How to add it to an existing pipeline
If you already have an agent running and want to test this without a full rewrite, the minimal change is to swap the model on your inner-loop steps and run them in parallel if you are not already:
import google.generativeai as genai
import asyncio
genai.configure(api_key="YOUR_GEMINI_API_KEY")
flash = genai.GenerativeModel("gemini-3.5-flash")
async def agent_step(prompt: str) -> str:
"""Drop-in replacement for a single LLM call in your existing loop."""
response = await asyncio.to_thread(flash.generate_content, prompt)
return response.text
async def run_steps_in_parallel(prompts: list[str]) -> list[str]:
"""Run all steps concurrently. Returns results in same order."""
return await asyncio.gather(*[agent_step(p) for p in prompts])
# Before: sequential calls, each ~3s, total = n * 3s
# After: concurrent calls, total = slowest single call (~2s)
prompts = [
"Check this code for SQL injection: ...",
"Check this code for missing null checks: ...",
"Check this code for style issues: ...",
]
results = asyncio.run(run_steps_in_parallel(prompts))

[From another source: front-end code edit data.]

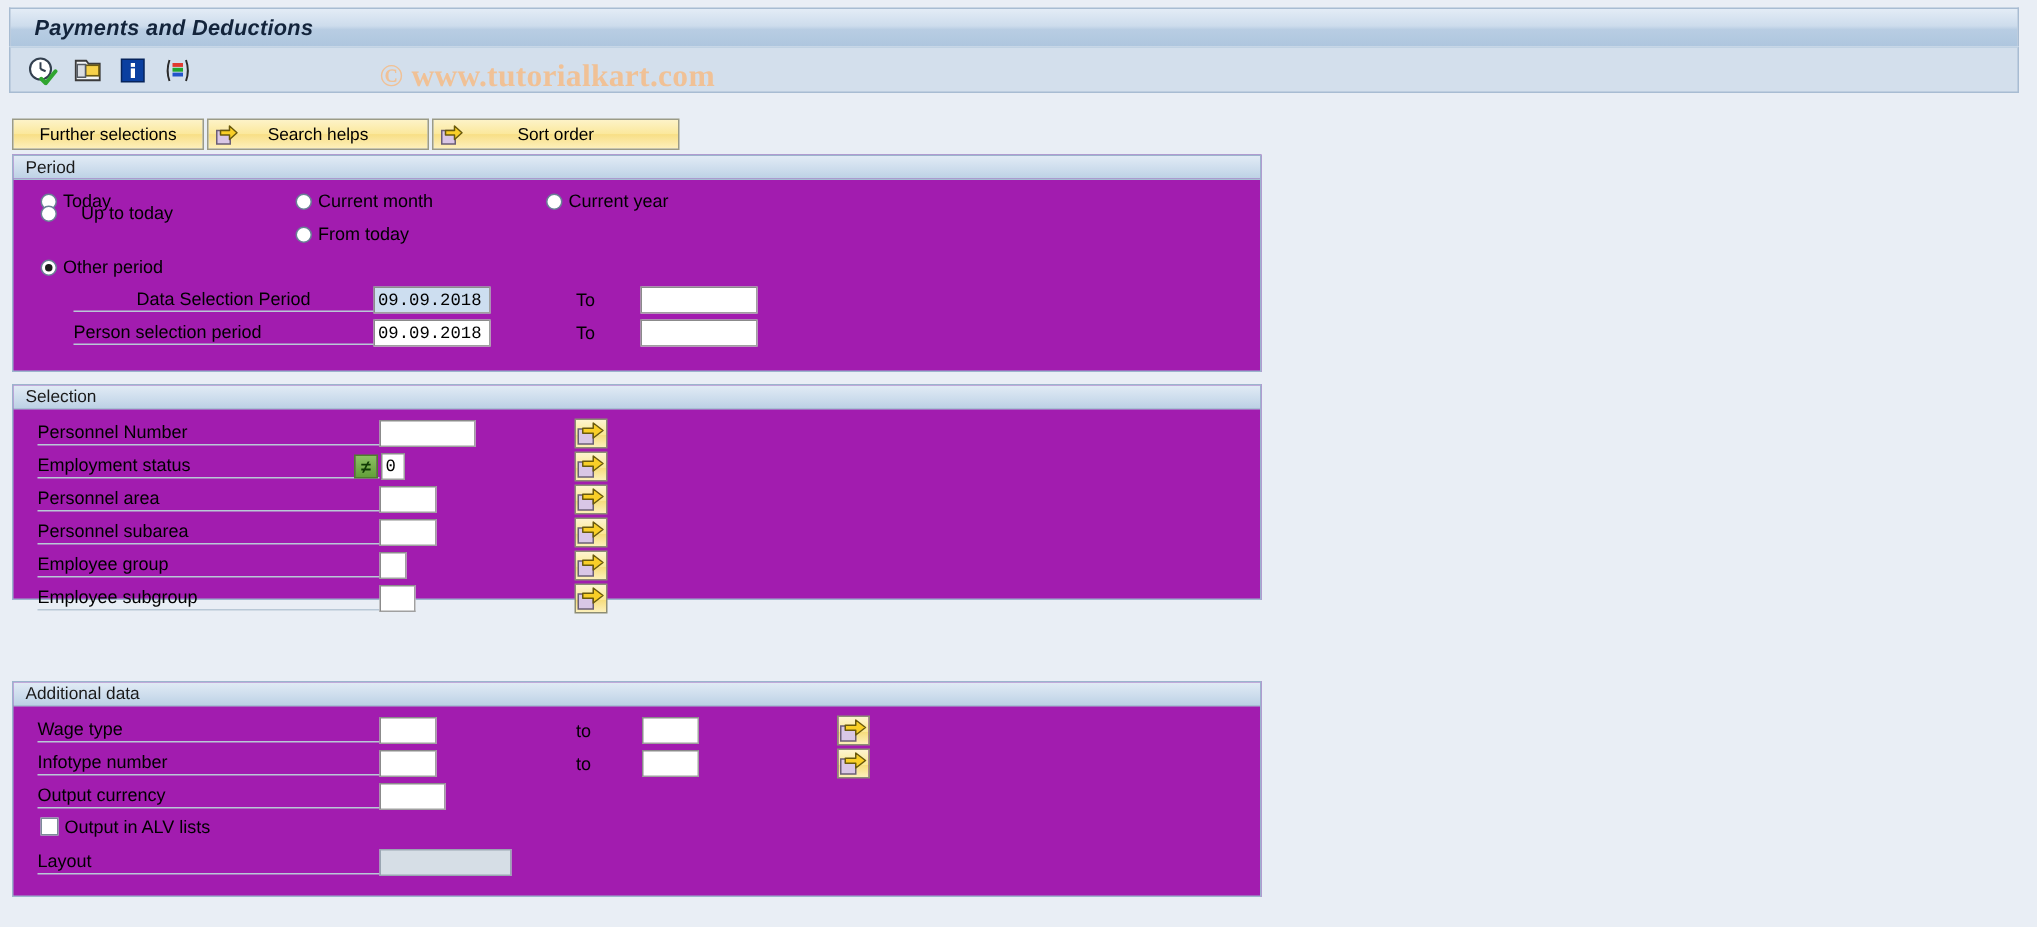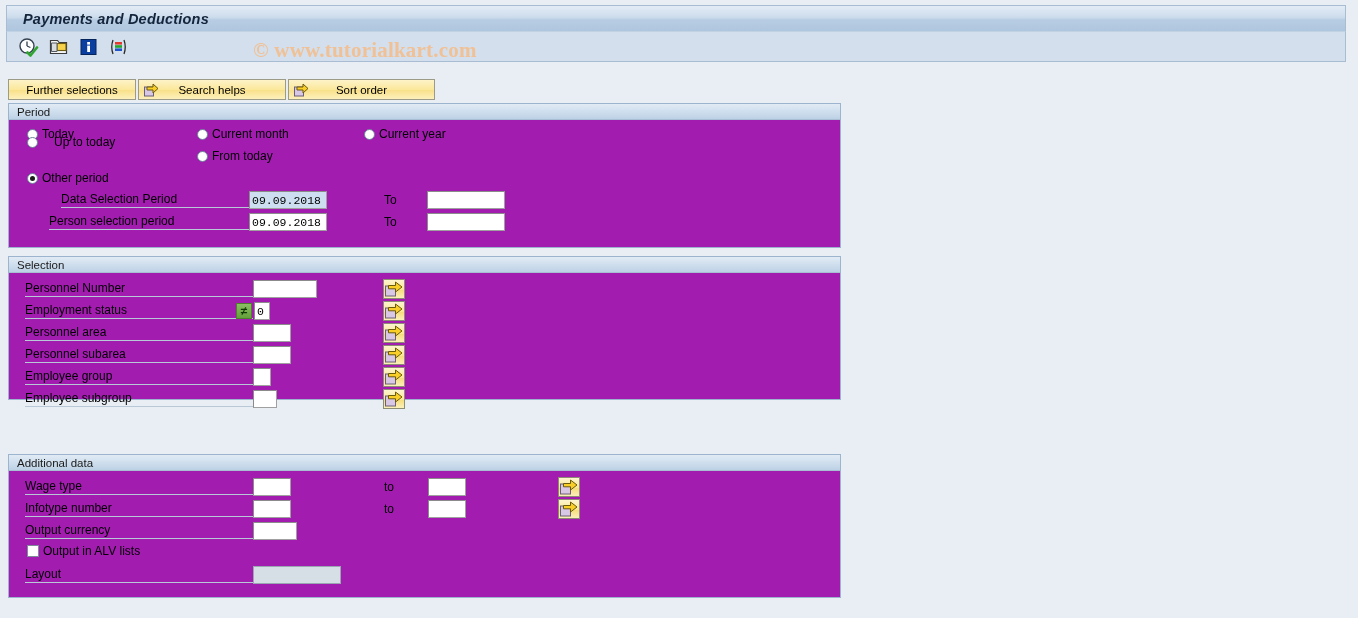--- a/index.html
+++ b/index.html
@@ -105,7 +105,7 @@
   }
   #btn-further { width: 128px; }
   #btn-search  { width: 148px; }
-  #btn-sort    { width: 147px; }
+  #btn-sort    { width: 165px; }
 
   
   .group {

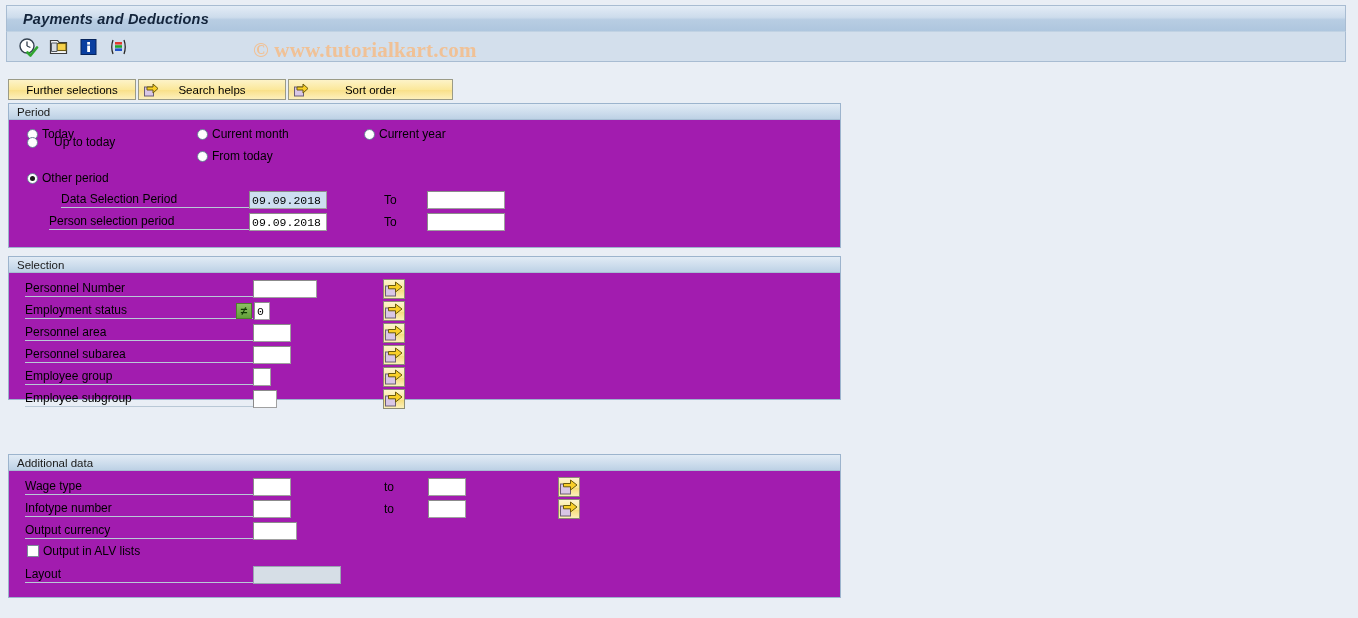--- a/index.html
+++ b/index.html
@@ -335,7 +335,7 @@
     <span class="radio-label">Other period</span>
   </div>
 
-  <div class="fld-label" style="left:52px; top:88px; width:200px;">Data Selection Period</div>
+  <div class="fld-label" style="left:40px; top:88px; width:200px;text-align:center;">Data Selection Period</div>
   <input class="inp sel" style="left: 240px; top: 87px; width: 78px;" readonly="" value="09.09.2018">
   <div class="plain-label" style="left:375px; top:89px;">To</div>
   <input class="inp" style="left: 418px; top: 87px; width: 78px;" value="">

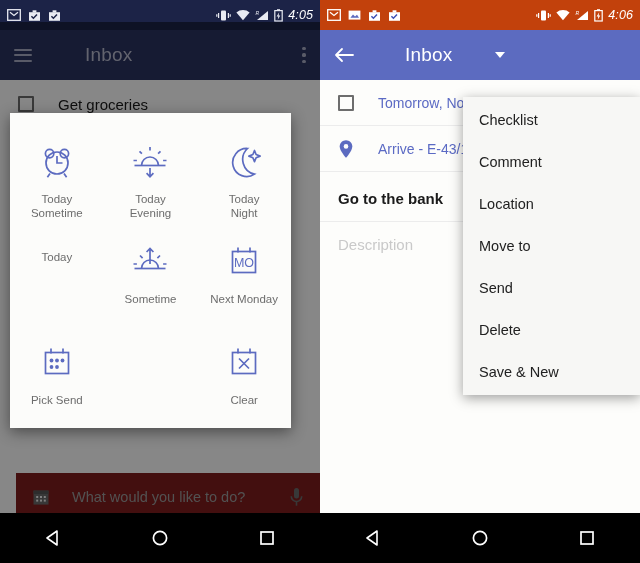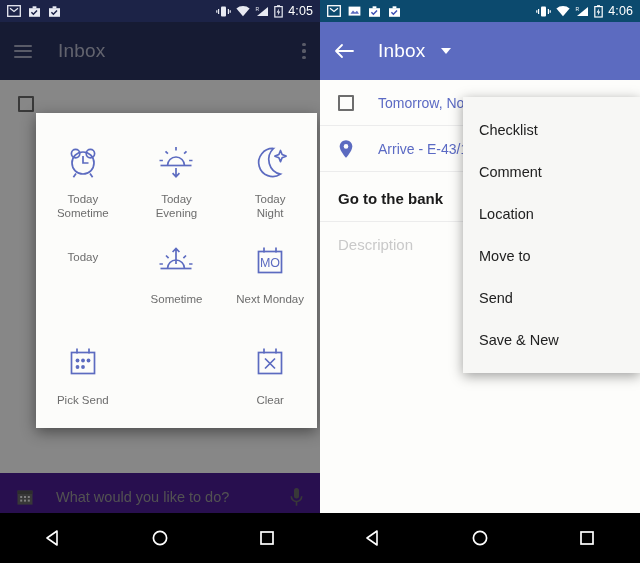--- a/index.html
+++ b/index.html
@@ -23,11 +23,12 @@
   
   .statusbar {
     position: relative;
-    height: 22px;
+    height: 30px;
     display: flex;
     align-items: center;
     padding: 0 7px;
     color: #e8eaf2;
+    font-style: italic;
   }
   .sb-left { display: flex; align-items: center; gap: 7px; }
   .sb-right {

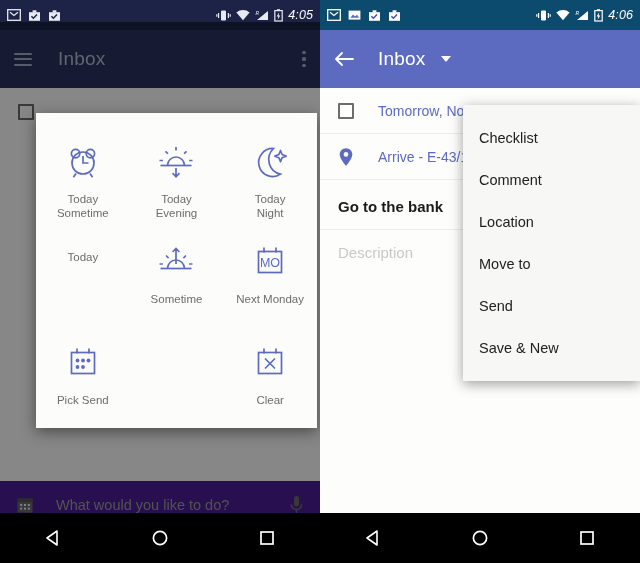--- a/index.html
+++ b/index.html
@@ -126,7 +126,7 @@
   }
 
   
-  .p-right .statusbar { background: #0c4a6e; }
+  .p-right .statusbar { background: #c2410c; }
   .p-right .toolbar { background: #5c6bc0; }
   .p-right .tb-title { color: #ffffff; margin-left: 24px; }
   .backarrow { width: 20px; height: 16px; flex: none; }

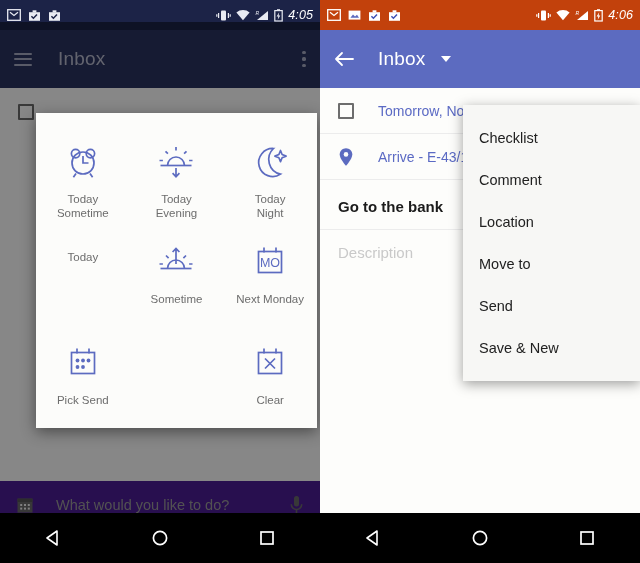--- a/index.html
+++ b/index.html
@@ -41,10 +41,11 @@
   
   .toolbar {
     position: relative;
-    height: 58px;
+    height: 50px;
     display: flex;
     align-items: center;
     padding: 0 14px;
+    gap: 27px;
   }
   .tb-title {
     font-size: 19px;

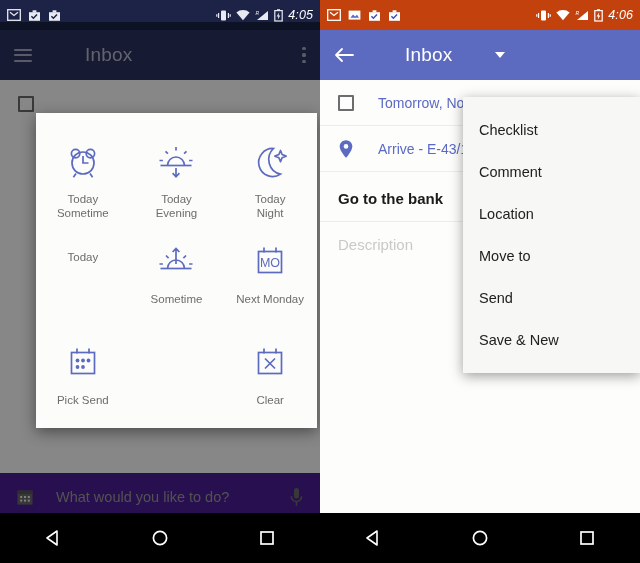--- a/index.html
+++ b/index.html
@@ -242,6 +242,7 @@
     <div class="list-area">
       <div class="task-row">
         <div class="cbox"></div>
+        <div class="task-label">Get groceries</div>
       </div>
 
       <div class="cmdbar">

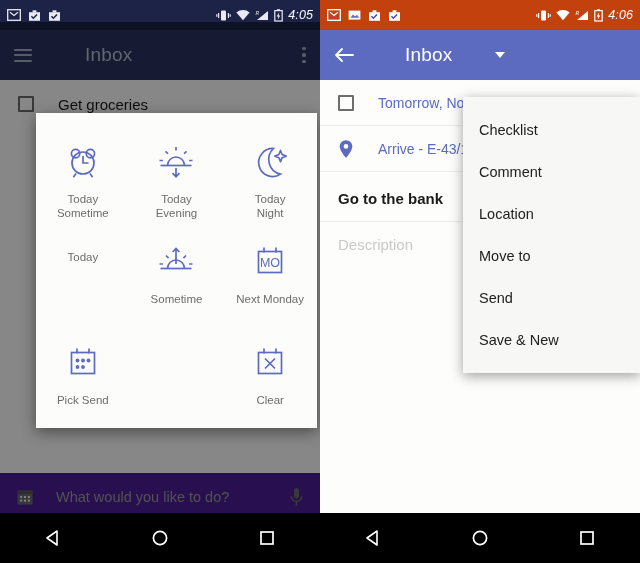--- a/index.html
+++ b/index.html
@@ -160,7 +160,7 @@
     background: #f7f7f5;
     box-shadow: 0 3px 12px rgba(0,0,0,.38);
     z-index: 20;
-    padding: 12px 0;
+    padding: 2px 0;
   }
   .mitem {
     height: 42px;

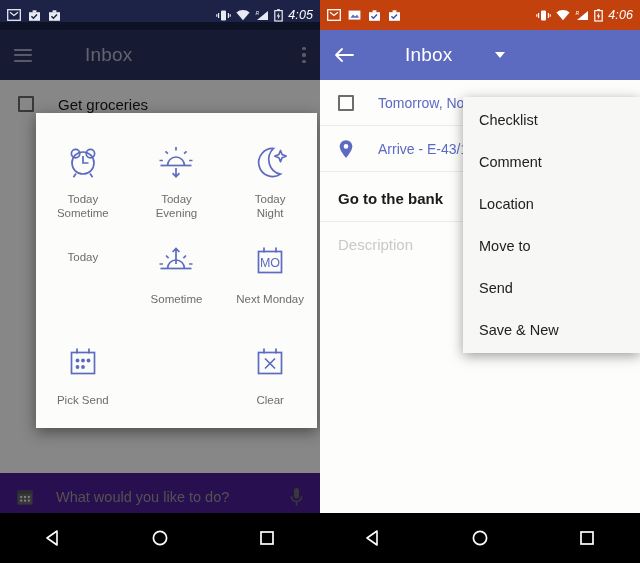--- a/index.html
+++ b/index.html
@@ -97,7 +97,7 @@
   
   .dialog {
     position: absolute;
-    left: 36px; top: 113px;
+    left: 10px; top: 113px;
     width: 281px; height: 315px;
     background: #fcfcfa;
     box-shadow: 0 4px 14px rgba(0,0,0,.45);

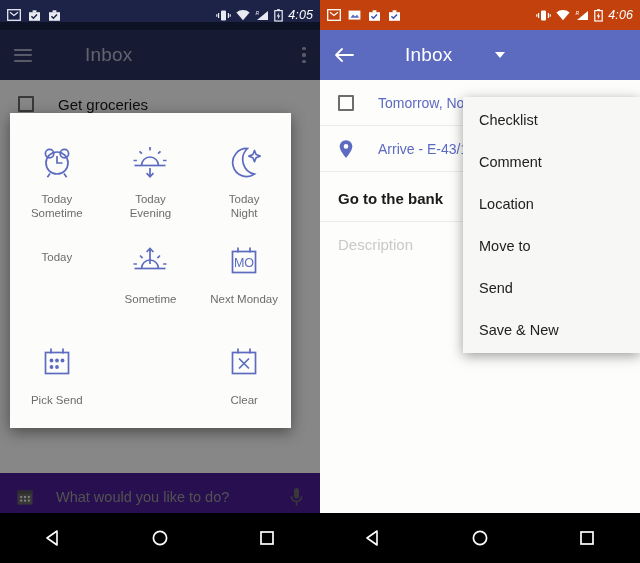--- a/index.html
+++ b/index.html
@@ -465,6 +465,7 @@
         <div class="mitem">Location</div>
         <div class="mitem">Move to</div>
         <div class="mitem">Send</div>
+        <div class="mitem">Delete</div>
         <div class="mitem">Save &amp; New</div>
       </div>
     </div>

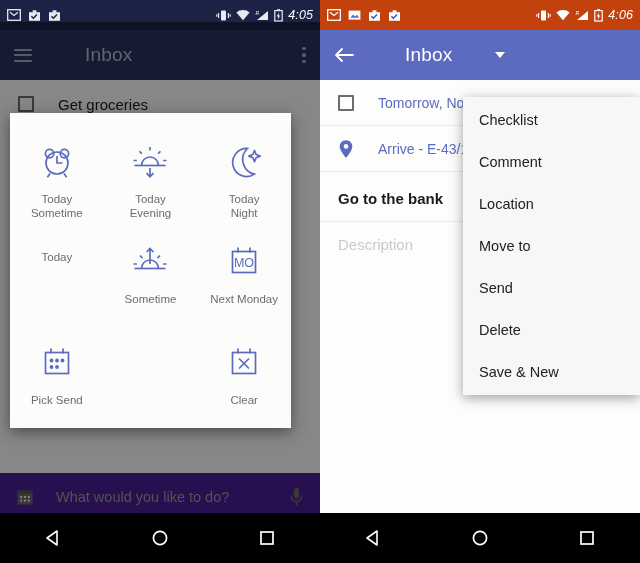--- a/index.html
+++ b/index.html
@@ -84,9 +84,9 @@
 
   
   .cmdbar {
-    position: absolute; left: 0; right: 0; bottom: 50px;
+    position: absolute; left: 16px; right: 0; bottom: 50px;
     height: 48px;
-    background: #4c1d95;
+    background: #7f1d1d;
     display: flex; align-items: center;
     padding: 0 16px;
     z-index: 4;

# results[0] = security findings
# results[1] = null check findings
# results[2] = style findings
The model ID is gemini-3.5-flash. It is live in the Gemini API now. The context window is 1,048,576 input tokens with 65,536 output tokens — large enough that you can include substantial context per step without worrying about truncation.
If you are building any kind of multi-step agent and you have not measured per-step latency, measure it first. The number is almost always higher than developers expect once you account for all the steps that got added after launch. Then look at which steps actually require deep reasoning and which do not. The ones that do not are good candidates for this swap.